The problem
Sift the listing for lines that hold the string "textwidth" and pull them out.

------ Records for this task

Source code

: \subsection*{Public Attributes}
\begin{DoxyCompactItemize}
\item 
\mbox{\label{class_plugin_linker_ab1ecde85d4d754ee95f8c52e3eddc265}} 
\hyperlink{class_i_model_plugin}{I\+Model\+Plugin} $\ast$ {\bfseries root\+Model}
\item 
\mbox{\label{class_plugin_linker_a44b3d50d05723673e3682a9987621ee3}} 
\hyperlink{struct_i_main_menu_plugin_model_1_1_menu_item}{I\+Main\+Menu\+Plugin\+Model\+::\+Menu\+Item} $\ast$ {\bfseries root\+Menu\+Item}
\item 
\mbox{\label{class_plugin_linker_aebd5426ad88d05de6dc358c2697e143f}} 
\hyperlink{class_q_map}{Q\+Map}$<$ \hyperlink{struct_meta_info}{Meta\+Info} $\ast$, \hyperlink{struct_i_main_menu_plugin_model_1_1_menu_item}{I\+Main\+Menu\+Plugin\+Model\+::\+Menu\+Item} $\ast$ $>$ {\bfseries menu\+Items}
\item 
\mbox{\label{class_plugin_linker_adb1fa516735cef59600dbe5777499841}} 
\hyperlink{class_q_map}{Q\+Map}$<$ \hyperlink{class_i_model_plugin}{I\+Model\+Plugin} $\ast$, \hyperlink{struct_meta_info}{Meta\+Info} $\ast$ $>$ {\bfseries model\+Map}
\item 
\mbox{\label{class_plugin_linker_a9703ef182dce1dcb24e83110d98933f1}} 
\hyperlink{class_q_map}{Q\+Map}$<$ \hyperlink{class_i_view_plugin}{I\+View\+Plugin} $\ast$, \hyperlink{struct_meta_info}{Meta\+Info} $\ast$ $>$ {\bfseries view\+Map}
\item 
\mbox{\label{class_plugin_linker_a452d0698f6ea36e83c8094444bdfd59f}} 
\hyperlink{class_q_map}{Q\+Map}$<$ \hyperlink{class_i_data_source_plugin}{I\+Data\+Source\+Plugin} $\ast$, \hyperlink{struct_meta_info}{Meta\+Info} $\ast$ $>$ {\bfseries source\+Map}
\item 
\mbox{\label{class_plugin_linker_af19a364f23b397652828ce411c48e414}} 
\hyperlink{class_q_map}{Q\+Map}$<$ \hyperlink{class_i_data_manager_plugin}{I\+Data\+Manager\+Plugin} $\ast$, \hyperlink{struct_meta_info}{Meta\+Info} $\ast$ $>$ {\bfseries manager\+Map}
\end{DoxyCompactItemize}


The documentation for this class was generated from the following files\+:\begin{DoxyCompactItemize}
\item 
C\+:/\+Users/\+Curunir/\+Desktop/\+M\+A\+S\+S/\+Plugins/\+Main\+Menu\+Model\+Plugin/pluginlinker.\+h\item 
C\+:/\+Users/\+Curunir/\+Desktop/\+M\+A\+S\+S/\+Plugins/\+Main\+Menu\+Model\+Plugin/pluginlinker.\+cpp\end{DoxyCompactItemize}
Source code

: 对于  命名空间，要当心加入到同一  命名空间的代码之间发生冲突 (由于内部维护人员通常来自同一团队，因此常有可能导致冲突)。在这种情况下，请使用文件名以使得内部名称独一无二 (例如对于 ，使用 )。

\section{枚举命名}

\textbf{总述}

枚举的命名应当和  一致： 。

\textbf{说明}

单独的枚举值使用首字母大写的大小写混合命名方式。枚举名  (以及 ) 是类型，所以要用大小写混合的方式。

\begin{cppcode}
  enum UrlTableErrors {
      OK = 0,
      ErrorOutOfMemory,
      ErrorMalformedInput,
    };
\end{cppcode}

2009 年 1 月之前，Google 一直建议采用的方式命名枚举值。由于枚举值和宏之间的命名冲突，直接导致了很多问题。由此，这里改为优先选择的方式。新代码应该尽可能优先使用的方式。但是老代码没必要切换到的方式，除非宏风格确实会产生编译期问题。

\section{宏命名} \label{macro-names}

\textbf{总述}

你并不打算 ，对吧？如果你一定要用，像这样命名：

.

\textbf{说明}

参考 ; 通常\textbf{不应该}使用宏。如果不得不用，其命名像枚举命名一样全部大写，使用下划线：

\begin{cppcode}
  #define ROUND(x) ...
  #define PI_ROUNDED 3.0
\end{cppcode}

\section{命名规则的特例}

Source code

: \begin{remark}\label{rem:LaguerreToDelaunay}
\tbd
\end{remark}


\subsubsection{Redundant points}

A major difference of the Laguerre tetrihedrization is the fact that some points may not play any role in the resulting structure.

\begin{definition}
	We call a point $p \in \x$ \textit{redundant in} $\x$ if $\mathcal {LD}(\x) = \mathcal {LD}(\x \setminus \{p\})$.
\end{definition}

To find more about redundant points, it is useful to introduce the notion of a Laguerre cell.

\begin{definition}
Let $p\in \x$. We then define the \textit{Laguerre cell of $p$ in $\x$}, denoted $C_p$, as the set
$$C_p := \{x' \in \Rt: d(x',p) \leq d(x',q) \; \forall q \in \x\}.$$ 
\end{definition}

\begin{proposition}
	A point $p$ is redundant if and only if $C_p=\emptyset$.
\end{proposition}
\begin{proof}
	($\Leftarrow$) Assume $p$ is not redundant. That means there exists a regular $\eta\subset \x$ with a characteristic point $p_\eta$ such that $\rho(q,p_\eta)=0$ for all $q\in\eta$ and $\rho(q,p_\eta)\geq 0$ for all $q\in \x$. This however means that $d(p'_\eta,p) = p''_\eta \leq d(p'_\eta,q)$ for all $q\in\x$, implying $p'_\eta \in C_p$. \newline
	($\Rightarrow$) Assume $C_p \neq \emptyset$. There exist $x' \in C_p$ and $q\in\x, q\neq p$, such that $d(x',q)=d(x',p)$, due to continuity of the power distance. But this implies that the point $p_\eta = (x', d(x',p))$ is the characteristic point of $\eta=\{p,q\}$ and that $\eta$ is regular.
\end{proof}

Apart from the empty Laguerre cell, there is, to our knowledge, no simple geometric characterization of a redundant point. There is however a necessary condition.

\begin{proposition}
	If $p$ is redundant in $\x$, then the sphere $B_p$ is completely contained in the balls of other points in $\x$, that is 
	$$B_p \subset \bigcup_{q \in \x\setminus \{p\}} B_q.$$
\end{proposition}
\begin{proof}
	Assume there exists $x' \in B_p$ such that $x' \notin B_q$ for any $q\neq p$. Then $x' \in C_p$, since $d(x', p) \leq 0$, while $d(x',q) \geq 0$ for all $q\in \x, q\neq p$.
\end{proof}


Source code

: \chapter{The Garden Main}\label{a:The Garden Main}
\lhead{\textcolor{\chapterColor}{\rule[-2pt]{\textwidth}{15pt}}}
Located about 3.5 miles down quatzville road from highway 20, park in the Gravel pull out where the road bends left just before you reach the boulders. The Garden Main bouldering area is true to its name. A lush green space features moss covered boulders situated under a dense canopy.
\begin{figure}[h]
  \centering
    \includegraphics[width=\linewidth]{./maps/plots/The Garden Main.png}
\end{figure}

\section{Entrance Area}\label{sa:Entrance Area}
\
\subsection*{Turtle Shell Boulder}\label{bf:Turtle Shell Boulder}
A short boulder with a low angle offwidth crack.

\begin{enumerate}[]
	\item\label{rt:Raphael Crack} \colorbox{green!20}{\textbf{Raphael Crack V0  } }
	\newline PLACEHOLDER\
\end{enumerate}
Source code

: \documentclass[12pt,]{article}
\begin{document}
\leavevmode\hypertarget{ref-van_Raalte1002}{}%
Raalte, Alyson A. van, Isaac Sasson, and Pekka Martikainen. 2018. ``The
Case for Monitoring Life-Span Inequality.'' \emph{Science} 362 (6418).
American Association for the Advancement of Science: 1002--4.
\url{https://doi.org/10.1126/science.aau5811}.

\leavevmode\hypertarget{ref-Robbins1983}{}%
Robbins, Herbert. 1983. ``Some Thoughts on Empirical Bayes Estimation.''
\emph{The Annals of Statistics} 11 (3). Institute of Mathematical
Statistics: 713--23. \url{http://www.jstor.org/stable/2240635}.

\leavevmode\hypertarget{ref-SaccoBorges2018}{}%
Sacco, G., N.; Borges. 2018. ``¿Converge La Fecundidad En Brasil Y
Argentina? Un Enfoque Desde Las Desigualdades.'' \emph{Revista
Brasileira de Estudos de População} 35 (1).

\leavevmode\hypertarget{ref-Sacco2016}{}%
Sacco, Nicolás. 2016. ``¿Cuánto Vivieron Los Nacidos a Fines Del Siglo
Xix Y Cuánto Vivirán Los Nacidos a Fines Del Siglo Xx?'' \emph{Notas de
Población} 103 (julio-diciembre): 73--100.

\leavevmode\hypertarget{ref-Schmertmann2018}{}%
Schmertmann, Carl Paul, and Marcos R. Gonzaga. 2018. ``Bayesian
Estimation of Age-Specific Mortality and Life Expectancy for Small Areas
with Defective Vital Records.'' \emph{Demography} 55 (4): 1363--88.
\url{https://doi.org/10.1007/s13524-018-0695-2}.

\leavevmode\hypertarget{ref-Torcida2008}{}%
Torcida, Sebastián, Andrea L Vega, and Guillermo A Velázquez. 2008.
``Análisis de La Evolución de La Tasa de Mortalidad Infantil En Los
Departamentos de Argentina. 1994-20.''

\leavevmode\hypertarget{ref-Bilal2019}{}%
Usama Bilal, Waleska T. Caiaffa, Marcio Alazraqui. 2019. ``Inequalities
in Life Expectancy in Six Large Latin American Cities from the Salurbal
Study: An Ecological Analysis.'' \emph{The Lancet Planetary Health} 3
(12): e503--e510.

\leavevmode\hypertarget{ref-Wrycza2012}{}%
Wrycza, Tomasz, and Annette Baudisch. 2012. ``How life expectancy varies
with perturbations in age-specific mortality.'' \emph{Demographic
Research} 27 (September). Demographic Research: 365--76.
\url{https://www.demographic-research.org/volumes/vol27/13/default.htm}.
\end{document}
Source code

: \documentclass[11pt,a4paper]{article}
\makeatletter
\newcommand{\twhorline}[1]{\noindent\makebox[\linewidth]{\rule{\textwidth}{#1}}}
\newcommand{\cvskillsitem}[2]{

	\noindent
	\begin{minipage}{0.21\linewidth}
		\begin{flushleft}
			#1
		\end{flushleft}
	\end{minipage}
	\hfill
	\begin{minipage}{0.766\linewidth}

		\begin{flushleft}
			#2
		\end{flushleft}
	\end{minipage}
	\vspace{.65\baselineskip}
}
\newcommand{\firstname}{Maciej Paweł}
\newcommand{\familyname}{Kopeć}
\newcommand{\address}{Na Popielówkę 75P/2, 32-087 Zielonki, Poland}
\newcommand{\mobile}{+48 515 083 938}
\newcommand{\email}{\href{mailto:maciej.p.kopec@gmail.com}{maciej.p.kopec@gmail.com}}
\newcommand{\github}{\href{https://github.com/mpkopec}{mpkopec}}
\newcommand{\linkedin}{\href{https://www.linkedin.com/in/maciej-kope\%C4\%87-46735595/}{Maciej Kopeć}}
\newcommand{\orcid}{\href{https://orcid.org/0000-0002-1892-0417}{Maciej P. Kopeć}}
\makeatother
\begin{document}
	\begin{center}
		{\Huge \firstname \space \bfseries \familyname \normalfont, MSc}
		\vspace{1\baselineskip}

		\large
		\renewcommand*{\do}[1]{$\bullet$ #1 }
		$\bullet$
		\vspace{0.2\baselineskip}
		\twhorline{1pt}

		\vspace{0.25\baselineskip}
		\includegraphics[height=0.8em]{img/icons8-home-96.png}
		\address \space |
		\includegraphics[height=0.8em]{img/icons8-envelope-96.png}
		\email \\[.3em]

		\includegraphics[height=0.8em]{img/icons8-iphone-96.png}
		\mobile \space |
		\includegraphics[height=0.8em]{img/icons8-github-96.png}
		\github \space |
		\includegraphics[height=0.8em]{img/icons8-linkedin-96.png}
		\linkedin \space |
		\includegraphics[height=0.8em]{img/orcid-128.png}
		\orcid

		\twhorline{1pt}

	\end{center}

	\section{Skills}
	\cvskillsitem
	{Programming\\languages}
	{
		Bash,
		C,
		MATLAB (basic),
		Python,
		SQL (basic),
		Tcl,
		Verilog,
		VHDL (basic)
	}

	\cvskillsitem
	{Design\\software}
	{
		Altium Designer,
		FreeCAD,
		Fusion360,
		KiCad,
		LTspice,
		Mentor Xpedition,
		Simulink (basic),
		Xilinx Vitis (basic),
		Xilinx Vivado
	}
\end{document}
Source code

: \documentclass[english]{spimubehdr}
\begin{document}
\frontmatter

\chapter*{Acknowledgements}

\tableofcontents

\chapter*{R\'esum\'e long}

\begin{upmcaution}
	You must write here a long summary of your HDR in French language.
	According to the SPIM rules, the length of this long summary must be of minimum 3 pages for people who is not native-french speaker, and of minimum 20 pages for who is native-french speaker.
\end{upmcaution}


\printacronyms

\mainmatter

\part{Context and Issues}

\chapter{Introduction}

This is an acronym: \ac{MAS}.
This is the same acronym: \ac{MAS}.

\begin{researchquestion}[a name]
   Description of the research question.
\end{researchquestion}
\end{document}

------------

The answer
\lhead{\textcolor{\chapterColor}{\rule[-2pt]{\textwidth}{15pt}}}
\newcommand{\twhorline}[1]{\noindent\makebox[\linewidth]{\rule{\textwidth}{#1}}}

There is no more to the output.